The Hamaguchi score combines four US findings: hepatorenal echo contrast, bright liver, deep attenuation, and vessel blurring, and a number is assigned to each of them.

Hepatorenal echo contrast is based on the ultrasonographic contrast between the hepatic and right renal parenchyma evaluated in an intercostal scan in the mid-axillary line; bright liver is based on abnormally intense high level echoes arising from the liver parenchyma and is graded as none, mild, or severe in accordance with intensity brightness; deep attenuation is based on the US attenuation in the deep portion of the liver and impaired visualization of the diaphragm; vessel blurring is based on impaired visualization of the borders of the intrahepatic vessels and narrowing of their lumen ( Fig. 11.1 ).

Fig. 11.1, With increasing steatosis (fatty deposition), the echogenicity of the liver increases and visualization of the vascular structures changes. (A) Normal. (B) Grade 1. (C) Grade 2. (D) Grade 3. Note the difference in visualization of the vessels at the various grades of liver steatosis.

Bright liver and hepatorenal echo contrast are evaluated together, and the score ranges from 0 to 3. If they are both negative, the final score is 0. Deep attenuation goes from 0 to 2, and vessel blurring can be positive (score 1) or negative (score 0).

In a small series of patients undergoing liver biopsy, Hamaguchi et al. found that a score ≥2 had 91.7% sensitivity and 100% specificity for diagnosing NAFLD with an area under the receiver operating characteristic curve (AUROC) of 0.98. A score ≥1 had high specificity (95.1%) to detect visceral obesity. However, this score has not been validated in large series of patients.

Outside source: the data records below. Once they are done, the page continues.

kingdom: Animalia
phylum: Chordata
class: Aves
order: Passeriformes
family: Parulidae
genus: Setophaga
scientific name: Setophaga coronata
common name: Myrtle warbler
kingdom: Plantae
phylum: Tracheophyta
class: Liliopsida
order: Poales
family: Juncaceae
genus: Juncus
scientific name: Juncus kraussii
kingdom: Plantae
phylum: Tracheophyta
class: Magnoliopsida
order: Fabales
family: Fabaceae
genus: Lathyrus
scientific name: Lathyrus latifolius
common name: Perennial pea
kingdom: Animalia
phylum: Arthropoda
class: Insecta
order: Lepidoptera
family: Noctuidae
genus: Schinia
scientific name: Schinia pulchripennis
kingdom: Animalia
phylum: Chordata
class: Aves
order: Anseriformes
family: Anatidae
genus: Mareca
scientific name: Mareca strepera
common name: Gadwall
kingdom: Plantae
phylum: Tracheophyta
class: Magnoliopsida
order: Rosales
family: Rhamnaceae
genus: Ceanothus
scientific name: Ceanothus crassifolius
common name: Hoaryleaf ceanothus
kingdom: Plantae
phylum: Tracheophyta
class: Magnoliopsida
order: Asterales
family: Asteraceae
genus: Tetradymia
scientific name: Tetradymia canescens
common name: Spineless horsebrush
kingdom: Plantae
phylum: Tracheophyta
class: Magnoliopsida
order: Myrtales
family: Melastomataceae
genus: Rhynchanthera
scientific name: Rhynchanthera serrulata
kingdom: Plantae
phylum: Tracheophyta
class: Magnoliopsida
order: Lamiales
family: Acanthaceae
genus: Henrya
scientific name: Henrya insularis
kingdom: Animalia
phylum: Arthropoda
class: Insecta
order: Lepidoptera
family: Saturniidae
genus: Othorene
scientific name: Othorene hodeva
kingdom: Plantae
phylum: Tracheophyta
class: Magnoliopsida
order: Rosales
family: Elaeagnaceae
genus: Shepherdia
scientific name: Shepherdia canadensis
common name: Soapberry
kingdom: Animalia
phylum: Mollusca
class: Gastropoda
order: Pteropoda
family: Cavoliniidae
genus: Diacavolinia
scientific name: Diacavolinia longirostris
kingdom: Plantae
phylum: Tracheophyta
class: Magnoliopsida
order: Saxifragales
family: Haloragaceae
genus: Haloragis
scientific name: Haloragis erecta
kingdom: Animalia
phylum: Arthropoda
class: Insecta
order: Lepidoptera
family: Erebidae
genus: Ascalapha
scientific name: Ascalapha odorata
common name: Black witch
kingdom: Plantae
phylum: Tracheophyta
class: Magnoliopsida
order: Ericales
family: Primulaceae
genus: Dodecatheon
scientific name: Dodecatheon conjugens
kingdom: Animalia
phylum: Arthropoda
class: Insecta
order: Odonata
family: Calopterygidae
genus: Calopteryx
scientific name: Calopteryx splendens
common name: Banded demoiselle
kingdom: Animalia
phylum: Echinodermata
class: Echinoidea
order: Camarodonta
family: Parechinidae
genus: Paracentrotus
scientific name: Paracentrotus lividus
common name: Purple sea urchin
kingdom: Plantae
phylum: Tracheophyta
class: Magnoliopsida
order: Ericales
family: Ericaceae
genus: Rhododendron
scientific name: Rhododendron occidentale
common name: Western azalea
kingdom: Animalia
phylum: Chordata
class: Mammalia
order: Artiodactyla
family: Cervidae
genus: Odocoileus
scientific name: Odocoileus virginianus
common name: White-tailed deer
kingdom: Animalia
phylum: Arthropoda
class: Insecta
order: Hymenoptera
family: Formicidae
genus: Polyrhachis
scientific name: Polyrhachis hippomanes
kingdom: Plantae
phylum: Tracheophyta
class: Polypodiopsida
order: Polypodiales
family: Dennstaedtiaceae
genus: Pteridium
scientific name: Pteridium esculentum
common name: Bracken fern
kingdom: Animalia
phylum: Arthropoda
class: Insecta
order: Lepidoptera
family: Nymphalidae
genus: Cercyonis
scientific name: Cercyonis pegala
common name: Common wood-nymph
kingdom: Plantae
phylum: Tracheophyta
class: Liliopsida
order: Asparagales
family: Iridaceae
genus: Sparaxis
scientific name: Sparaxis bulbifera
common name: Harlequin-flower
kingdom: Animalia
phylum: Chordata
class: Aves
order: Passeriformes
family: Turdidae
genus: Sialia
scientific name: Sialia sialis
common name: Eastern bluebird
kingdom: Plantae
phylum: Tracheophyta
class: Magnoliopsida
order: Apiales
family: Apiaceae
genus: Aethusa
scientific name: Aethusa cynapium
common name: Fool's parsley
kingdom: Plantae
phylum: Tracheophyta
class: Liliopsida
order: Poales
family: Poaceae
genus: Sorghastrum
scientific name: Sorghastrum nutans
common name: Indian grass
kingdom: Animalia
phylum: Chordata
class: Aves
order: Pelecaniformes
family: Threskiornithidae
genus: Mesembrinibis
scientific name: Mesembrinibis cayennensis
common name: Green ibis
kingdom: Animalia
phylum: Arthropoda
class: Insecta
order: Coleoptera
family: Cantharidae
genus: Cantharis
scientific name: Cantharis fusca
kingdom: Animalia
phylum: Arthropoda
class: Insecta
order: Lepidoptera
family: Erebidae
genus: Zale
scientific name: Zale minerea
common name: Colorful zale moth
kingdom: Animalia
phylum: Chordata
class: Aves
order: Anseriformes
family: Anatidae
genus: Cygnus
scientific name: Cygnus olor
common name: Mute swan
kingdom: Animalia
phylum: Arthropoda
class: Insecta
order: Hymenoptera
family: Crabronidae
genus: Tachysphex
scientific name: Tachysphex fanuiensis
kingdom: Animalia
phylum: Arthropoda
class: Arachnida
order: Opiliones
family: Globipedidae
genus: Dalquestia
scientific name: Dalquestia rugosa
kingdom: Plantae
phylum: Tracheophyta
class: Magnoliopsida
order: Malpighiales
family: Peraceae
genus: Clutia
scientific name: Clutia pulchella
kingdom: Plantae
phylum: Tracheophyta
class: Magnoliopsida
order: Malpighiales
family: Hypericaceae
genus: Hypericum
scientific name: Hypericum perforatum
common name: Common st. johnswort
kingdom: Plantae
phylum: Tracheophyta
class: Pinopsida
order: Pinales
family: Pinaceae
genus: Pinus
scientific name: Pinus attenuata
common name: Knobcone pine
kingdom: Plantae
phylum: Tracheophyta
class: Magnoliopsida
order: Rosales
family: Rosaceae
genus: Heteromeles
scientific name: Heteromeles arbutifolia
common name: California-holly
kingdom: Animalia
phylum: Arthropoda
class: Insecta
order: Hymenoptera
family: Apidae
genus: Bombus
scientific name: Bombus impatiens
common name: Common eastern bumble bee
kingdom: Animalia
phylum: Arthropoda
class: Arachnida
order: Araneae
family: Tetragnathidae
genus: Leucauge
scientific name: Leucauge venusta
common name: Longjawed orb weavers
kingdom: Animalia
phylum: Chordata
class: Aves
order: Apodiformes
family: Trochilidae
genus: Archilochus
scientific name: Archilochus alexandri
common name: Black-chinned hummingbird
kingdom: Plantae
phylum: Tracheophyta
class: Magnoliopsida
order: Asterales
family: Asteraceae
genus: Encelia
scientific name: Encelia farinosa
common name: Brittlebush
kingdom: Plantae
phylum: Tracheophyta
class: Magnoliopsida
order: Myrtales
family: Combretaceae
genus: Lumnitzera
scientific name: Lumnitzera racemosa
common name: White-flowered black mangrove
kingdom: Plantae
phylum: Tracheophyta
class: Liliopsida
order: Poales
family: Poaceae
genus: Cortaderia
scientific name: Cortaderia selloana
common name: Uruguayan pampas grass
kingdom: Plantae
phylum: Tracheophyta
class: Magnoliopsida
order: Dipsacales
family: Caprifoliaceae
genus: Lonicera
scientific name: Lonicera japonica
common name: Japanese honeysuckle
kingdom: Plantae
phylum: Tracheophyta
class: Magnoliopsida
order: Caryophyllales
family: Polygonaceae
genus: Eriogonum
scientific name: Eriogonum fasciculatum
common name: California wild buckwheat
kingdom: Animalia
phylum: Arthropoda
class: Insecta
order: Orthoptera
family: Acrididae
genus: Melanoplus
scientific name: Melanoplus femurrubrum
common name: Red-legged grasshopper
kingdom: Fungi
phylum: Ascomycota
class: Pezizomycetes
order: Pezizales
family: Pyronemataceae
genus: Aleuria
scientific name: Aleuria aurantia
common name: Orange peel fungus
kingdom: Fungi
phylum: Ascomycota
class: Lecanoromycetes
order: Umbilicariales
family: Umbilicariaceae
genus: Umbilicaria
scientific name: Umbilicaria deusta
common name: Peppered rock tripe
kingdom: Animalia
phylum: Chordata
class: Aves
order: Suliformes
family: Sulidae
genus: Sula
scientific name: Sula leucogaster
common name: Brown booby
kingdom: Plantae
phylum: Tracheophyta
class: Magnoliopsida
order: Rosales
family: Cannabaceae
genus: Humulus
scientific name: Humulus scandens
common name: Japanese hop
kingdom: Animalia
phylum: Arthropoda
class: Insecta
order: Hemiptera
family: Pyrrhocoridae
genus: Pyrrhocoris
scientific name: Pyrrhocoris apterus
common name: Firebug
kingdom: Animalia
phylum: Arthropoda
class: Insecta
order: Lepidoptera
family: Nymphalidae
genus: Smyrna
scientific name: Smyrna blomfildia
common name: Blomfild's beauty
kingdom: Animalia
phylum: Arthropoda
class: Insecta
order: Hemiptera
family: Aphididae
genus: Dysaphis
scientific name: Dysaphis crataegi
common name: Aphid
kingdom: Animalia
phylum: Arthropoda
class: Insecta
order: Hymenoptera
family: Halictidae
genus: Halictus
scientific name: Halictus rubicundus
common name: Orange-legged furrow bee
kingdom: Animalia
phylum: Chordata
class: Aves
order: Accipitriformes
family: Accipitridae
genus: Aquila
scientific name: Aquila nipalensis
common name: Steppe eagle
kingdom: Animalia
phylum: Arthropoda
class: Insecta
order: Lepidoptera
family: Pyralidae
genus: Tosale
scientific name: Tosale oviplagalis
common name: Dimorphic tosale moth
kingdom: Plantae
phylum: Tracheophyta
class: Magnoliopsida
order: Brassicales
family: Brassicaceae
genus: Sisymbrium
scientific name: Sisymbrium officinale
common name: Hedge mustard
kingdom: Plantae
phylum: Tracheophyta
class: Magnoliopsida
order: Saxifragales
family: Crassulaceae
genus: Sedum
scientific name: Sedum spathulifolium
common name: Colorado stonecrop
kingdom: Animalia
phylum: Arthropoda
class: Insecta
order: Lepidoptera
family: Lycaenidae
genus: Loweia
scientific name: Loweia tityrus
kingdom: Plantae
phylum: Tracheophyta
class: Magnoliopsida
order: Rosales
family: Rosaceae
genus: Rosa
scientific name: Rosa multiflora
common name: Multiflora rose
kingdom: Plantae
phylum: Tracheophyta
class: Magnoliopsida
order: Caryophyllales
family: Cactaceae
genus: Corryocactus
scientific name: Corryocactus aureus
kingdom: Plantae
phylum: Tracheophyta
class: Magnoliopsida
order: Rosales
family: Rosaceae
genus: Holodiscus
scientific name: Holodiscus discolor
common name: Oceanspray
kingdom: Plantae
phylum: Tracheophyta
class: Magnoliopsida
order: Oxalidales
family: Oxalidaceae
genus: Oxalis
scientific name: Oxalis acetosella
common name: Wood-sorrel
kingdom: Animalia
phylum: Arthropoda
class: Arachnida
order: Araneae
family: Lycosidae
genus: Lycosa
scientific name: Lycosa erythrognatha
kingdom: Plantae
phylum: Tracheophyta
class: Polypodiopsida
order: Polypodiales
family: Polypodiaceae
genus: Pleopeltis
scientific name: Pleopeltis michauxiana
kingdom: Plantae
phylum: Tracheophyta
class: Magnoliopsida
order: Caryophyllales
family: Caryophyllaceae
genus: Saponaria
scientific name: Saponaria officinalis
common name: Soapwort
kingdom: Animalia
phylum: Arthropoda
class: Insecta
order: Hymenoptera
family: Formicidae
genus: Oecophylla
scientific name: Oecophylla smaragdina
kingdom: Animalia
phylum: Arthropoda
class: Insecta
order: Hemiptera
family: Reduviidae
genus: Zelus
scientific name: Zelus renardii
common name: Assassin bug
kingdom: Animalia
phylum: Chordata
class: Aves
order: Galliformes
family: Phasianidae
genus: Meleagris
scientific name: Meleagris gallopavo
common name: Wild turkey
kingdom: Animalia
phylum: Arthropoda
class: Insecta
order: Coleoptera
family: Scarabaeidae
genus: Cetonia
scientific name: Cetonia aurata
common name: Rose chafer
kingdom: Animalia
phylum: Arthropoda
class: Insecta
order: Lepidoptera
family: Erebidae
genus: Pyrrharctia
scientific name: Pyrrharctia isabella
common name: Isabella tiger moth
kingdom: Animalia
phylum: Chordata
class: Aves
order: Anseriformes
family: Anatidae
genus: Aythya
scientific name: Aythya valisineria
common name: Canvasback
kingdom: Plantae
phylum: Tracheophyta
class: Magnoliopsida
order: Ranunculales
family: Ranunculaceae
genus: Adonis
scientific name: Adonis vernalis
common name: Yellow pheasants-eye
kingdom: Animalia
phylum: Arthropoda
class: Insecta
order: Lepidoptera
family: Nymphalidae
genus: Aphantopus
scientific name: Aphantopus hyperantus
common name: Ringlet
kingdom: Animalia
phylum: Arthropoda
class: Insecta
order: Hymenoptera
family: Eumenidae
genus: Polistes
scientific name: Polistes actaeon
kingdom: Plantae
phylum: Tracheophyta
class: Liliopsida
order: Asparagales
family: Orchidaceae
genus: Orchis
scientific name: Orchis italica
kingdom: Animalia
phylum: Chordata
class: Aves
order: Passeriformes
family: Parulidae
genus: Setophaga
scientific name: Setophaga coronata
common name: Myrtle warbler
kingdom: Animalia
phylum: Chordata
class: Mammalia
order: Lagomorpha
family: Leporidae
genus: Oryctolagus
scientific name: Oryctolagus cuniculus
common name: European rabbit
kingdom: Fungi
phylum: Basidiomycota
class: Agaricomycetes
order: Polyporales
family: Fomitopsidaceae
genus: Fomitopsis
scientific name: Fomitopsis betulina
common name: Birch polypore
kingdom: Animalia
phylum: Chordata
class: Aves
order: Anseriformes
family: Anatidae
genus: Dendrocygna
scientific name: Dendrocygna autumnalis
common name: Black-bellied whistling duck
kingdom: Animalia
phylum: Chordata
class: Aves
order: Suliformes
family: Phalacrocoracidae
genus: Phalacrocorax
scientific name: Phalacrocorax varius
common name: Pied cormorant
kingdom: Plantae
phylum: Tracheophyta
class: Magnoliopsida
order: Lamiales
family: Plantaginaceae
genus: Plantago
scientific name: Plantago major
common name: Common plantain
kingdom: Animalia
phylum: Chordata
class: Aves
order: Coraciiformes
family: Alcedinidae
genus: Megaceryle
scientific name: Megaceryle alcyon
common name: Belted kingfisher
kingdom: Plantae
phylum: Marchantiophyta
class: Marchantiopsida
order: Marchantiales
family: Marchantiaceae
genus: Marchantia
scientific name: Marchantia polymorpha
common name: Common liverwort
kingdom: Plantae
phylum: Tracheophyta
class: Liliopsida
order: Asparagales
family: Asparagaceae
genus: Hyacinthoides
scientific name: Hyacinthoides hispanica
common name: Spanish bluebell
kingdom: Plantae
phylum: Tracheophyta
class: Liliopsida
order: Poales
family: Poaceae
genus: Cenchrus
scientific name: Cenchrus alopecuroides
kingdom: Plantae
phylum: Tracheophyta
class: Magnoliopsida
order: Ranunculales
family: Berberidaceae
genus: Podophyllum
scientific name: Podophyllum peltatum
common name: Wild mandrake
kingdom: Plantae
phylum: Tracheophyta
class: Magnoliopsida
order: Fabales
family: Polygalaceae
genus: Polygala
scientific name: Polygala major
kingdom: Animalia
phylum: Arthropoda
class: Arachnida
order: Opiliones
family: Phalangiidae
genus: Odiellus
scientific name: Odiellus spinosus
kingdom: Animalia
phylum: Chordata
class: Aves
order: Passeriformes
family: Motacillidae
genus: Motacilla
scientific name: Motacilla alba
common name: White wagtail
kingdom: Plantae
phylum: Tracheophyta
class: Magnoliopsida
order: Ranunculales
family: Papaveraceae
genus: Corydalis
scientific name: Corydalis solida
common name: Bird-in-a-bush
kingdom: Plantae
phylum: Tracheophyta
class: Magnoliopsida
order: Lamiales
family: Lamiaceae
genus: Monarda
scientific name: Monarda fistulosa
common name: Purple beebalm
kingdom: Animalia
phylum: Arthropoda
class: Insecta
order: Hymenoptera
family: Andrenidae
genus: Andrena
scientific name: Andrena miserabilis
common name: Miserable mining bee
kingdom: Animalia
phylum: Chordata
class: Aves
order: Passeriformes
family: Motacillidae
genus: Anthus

Ultrasonographic fatty liver indicator score

The ultrasonographic fatty liver indicator (US-FLI) score is based on the following features: intensity of liver/kidney contrast, posterior attenuation of the US beam, vessel blurring, difficult visualization of the gallbladder wall, difficult visualization of the diaphragm, and areas of focal sparing. Focal fat sparing is considered to be present when a focal geographic hypoechoic area is observed next to the gallbladder wall, portal vein, or the falciform ligament ( Fig. 11.2 ).

Fig. 11.2, Example of fatty sparing in a patient with moderate steatosis. The arrow points to a more hypoechoic area adjacent to the gallbladder. This is a common location for fatty sparing as well as focal fatty infiltration. The area can be mistaken as a mass lesion; however, there is no mass effect, and vessels are not displaced. If there is concern, a contrast-enhanced ultrasound examination can confirm that no mass lesion is present.

“Conditio sine qua non” is the presence of the contrast between the liver and the kidney, which is scored 2 if mild/moderate and 3 if severe. The presence of each other finding is scored 1.

The score ranges from 2 to 8 and NAFLD is diagnosed by a score at least >2.

In a small series of nonconsecutive patients, using liver histology as the reference, it has been reported that the US-FLI score was an independent predictor of NASH and a US-FLI <4 had a high negative predictive value (94%) in ruling out the diagnosis of severe NASH, but its specificity was low (45.7%). The AUROCs were 0.76 for the diagnosis of NASH and 0.80 for the diagnosis of severe NASH. As for the Hamaguchi score, the US-FLI score still lacks validation.